### Exercise instructions
Word for word, set down the entries that follow.

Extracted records

- - - -

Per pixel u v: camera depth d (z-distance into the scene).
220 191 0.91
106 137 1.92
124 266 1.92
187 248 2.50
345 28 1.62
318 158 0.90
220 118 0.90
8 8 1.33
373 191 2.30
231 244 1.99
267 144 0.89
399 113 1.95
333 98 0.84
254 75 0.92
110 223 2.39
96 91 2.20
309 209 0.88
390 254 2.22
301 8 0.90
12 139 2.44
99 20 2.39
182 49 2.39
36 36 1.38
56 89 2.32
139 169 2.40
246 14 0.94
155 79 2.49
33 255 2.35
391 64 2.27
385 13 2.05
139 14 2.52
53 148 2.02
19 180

- - - -

### Solution for this exercise
Per pixel u v: camera depth d (z-distance into the scene).
220 191 0.91
106 137 1.92
124 266 1.92
187 248 2.50
345 28 1.62
318 158 0.90
220 118 0.90
8 8 1.33
373 191 2.30
231 244 1.99
267 144 0.89
399 113 1.95
333 98 0.84
254 75 0.92
110 223 2.39
96 91 2.20
309 209 0.88
390 254 2.22
301 8 0.90
12 139 2.44
99 20 2.39
182 49 2.39
36 36 1.38
56 89 2.32
139 169 2.40
246 14 0.94
155 79 2.49
33 255 2.35
391 64 2.27
385 13 2.05
139 14 2.52
53 148 2.02
19 180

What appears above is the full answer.